-------- Data to examine --------

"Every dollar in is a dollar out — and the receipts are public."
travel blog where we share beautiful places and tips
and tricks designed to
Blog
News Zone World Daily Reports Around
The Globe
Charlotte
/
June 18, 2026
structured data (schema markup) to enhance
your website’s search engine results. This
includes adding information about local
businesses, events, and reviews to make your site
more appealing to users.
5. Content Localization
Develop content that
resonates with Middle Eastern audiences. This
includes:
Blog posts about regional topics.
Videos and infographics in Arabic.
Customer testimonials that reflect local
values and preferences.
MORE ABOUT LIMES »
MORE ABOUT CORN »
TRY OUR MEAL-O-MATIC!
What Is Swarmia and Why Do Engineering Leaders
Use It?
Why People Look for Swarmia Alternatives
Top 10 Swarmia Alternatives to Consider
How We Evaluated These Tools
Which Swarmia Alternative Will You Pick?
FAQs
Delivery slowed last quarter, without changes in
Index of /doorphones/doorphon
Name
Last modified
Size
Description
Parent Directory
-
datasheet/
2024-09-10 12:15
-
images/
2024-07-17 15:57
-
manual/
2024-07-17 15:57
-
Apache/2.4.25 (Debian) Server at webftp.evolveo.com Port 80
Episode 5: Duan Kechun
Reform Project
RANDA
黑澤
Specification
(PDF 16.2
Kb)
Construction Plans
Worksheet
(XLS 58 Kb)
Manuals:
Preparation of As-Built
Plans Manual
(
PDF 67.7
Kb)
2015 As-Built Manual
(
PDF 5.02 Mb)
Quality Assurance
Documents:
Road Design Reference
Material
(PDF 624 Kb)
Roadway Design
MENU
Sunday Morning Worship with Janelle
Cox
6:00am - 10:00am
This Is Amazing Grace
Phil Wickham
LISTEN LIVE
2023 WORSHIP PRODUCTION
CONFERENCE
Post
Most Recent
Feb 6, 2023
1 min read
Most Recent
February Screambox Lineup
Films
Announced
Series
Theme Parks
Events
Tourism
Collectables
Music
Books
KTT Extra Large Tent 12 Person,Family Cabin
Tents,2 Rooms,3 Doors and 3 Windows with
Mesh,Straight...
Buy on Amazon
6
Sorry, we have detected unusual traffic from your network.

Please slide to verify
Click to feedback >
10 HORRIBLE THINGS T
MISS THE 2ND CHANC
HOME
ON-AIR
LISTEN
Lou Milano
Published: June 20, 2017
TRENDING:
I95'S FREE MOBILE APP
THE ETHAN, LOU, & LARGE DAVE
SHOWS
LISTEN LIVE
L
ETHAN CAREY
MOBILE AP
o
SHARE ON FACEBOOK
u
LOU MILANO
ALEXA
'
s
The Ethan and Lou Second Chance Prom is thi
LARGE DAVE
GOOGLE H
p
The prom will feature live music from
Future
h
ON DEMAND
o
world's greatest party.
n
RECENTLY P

--------

▸ **Work order**: Select every line in the records above that contains the word "includes".

▸ **Answer below**:
includes adding information about local
includes:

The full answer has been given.